**EXERCISE**.
Reproduce every line of the listing below word for word, without changing anything.

**STUDY MATERIAL**.

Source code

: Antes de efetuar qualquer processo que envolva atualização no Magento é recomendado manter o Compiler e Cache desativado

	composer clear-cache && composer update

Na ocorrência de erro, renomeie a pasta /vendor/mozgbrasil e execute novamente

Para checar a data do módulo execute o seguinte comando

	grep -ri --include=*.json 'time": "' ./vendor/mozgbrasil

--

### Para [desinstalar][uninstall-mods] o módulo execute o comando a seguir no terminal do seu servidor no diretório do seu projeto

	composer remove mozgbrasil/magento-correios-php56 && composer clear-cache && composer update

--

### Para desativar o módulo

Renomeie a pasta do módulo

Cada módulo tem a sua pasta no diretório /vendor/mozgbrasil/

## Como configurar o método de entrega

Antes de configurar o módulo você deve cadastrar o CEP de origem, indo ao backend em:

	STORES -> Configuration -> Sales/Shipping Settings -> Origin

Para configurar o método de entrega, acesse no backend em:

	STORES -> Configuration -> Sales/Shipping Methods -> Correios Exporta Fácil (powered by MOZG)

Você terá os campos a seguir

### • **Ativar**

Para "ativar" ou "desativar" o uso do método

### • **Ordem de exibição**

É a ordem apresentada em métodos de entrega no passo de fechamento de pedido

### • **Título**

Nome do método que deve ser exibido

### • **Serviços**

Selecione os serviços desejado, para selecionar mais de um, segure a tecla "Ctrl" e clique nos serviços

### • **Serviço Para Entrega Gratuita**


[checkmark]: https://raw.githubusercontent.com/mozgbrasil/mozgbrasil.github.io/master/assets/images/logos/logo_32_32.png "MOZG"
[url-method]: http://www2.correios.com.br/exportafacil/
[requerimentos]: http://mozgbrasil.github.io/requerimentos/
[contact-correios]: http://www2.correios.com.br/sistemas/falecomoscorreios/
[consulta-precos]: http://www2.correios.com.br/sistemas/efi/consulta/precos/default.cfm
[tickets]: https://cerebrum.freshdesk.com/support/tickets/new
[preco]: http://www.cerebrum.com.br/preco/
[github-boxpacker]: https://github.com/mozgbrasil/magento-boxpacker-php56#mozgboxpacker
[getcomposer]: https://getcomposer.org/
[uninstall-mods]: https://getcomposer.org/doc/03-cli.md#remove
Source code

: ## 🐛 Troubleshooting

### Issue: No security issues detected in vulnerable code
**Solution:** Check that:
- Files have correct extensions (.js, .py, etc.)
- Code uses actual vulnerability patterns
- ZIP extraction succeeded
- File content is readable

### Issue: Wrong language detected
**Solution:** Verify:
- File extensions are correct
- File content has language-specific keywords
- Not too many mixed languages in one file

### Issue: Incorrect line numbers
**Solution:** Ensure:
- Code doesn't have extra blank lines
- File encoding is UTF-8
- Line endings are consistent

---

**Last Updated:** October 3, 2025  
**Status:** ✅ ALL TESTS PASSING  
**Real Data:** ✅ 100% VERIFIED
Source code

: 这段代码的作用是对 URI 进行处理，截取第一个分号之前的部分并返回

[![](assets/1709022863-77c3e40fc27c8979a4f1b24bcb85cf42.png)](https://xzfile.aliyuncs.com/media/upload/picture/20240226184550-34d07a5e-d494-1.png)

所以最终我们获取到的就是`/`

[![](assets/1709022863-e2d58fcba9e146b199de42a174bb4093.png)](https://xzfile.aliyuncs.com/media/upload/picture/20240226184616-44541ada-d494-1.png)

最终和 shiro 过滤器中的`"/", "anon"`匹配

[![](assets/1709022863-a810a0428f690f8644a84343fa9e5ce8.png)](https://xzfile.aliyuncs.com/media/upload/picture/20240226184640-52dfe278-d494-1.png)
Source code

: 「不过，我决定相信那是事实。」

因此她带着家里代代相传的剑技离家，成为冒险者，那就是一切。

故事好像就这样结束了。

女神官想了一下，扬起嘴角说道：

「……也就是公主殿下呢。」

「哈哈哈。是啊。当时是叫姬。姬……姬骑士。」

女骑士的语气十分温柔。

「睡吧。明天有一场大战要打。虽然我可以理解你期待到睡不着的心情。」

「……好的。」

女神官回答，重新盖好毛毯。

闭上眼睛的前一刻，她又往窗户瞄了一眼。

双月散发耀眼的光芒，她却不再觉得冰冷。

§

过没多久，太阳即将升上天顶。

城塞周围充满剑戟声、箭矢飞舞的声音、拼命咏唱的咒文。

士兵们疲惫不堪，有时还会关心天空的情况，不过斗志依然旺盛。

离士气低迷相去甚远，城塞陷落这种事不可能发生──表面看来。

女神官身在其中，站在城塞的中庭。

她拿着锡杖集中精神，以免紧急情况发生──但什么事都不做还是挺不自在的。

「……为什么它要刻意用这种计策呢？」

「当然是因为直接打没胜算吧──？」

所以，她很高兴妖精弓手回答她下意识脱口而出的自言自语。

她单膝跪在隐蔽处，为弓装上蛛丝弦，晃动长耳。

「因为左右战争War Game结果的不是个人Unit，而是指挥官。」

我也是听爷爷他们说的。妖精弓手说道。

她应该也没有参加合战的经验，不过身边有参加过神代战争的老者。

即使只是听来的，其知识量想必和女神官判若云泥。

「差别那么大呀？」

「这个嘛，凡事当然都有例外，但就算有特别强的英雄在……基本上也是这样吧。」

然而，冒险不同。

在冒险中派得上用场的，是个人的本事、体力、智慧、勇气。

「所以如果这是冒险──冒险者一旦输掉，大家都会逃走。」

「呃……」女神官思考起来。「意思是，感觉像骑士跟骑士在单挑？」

**RESULT FOR THIS EXERCISE**.
Source code

: Antes de efetuar qualquer processo que envolva atualização no Magento é recomendado manter o Compiler e Cache desativado

	composer clear-cache && composer update

Na ocorrência de erro, renomeie a pasta /vendor/mozgbrasil e execute novamente

Para checar a data do módulo execute o seguinte comando

	grep -ri --include=*.json 'time": "' ./vendor/mozgbrasil

--

### Para [desinstalar][uninstall-mods] o módulo execute o comando a seguir no terminal do seu servidor no diretório do seu projeto

	composer remove mozgbrasil/magento-correios-php56 && composer clear-cache && composer update

--

### Para desativar o módulo

Renomeie a pasta do módulo

Cada módulo tem a sua pasta no diretório /vendor/mozgbrasil/

## Como configurar o método de entrega

Antes de configurar o módulo você deve cadastrar o CEP de origem, indo ao backend em:

	STORES -> Configuration -> Sales/Shipping Settings -> Origin

Para configurar o método de entrega, acesse no backend em:

	STORES -> Configuration -> Sales/Shipping Methods -> Correios Exporta Fácil (powered by MOZG)

Você terá os campos a seguir

### • **Ativar**

Para "ativar" ou "desativar" o uso do método

### • **Ordem de exibição**

É a ordem apresentada em métodos de entrega no passo de fechamento de pedido

### • **Título**

Nome do método que deve ser exibido

### • **Serviços**

Selecione os serviços desejado, para selecionar mais de um, segure a tecla "Ctrl" e clique nos serviços

### • **Serviço Para Entrega Gratuita**


[checkmark]: https://raw.githubusercontent.com/mozgbrasil/mozgbrasil.github.io/master/assets/images/logos/logo_32_32.png "MOZG"
[url-method]: http://www2.correios.com.br/exportafacil/
[requerimentos]: http://mozgbrasil.github.io/requerimentos/
[contact-correios]: http://www2.correios.com.br/sistemas/falecomoscorreios/
[consulta-precos]: http://www2.correios.com.br/sistemas/efi/consulta/precos/default.cfm
[tickets]: https://cerebrum.freshdesk.com/support/tickets/new
[preco]: http://www.cerebrum.com.br/preco/
[github-boxpacker]: https://github.com/mozgbrasil/magento-boxpacker-php56#mozgboxpacker
[getcomposer]: https://getcomposer.org/
[uninstall-mods]: https://getcomposer.org/doc/03-cli.md#remove
Source code

: ## 🐛 Troubleshooting

### Issue: No security issues detected in vulnerable code
**Solution:** Check that:
- Files have correct extensions (.js, .py, etc.)
- Code uses actual vulnerability patterns
- ZIP extraction succeeded
- File content is readable

### Issue: Wrong language detected
**Solution:** Verify:
- File extensions are correct
- File content has language-specific keywords
- Not too many mixed languages in one file

### Issue: Incorrect line numbers
**Solution:** Ensure:
- Code doesn't have extra blank lines
- File encoding is UTF-8
- Line endings are consistent

---

**Last Updated:** October 3, 2025  
**Status:** ✅ ALL TESTS PASSING  
**Real Data:** ✅ 100% VERIFIED
Source code

: 这段代码的作用是对 URI 进行处理，截取第一个分号之前的部分并返回

[![](assets/1709022863-77c3e40fc27c8979a4f1b24bcb85cf42.png)](https://xzfile.aliyuncs.com/media/upload/picture/20240226184550-34d07a5e-d494-1.png)

所以最终我们获取到的就是`/`

[![](assets/1709022863-e2d58fcba9e146b199de42a174bb4093.png)](https://xzfile.aliyuncs.com/media/upload/picture/20240226184616-44541ada-d494-1.png)

最终和 shiro 过滤器中的`"/", "anon"`匹配

[![](assets/1709022863-a810a0428f690f8644a84343fa9e5ce8.png)](https://xzfile.aliyuncs.com/media/upload/picture/20240226184640-52dfe278-d494-1.png)
Source code

: 「不过，我决定相信那是事实。」

因此她带着家里代代相传的剑技离家，成为冒险者，那就是一切。

故事好像就这样结束了。

女神官想了一下，扬起嘴角说道：

「……也就是公主殿下呢。」

「哈哈哈。是啊。当时是叫姬。姬……姬骑士。」

女骑士的语气十分温柔。

「睡吧。明天有一场大战要打。虽然我可以理解你期待到睡不着的心情。」

「……好的。」

女神官回答，重新盖好毛毯。

闭上眼睛的前一刻，她又往窗户瞄了一眼。

双月散发耀眼的光芒，她却不再觉得冰冷。

§

过没多久，太阳即将升上天顶。

城塞周围充满剑戟声、箭矢飞舞的声音、拼命咏唱的咒文。

士兵们疲惫不堪，有时还会关心天空的情况，不过斗志依然旺盛。

离士气低迷相去甚远，城塞陷落这种事不可能发生──表面看来。

女神官身在其中，站在城塞的中庭。

她拿着锡杖集中精神，以免紧急情况发生──但什么事都不做还是挺不自在的。

「……为什么它要刻意用这种计策呢？」

「当然是因为直接打没胜算吧──？」

所以，她很高兴妖精弓手回答她下意识脱口而出的自言自语。

她单膝跪在隐蔽处，为弓装上蛛丝弦，晃动长耳。

「因为左右战争War Game结果的不是个人Unit，而是指挥官。」

我也是听爷爷他们说的。妖精弓手说道。

她应该也没有参加合战的经验，不过身边有参加过神代战争的老者。

即使只是听来的，其知识量想必和女神官判若云泥。

「差别那么大呀？」

「这个嘛，凡事当然都有例外，但就算有特别强的英雄在……基本上也是这样吧。」

然而，冒险不同。

在冒险中派得上用场的，是个人的本事、体力、智慧、勇气。

「所以如果这是冒险──冒险者一旦输掉，大家都会逃走。」

「呃……」女神官思考起来。「意思是，感觉像骑士跟骑士在单挑？」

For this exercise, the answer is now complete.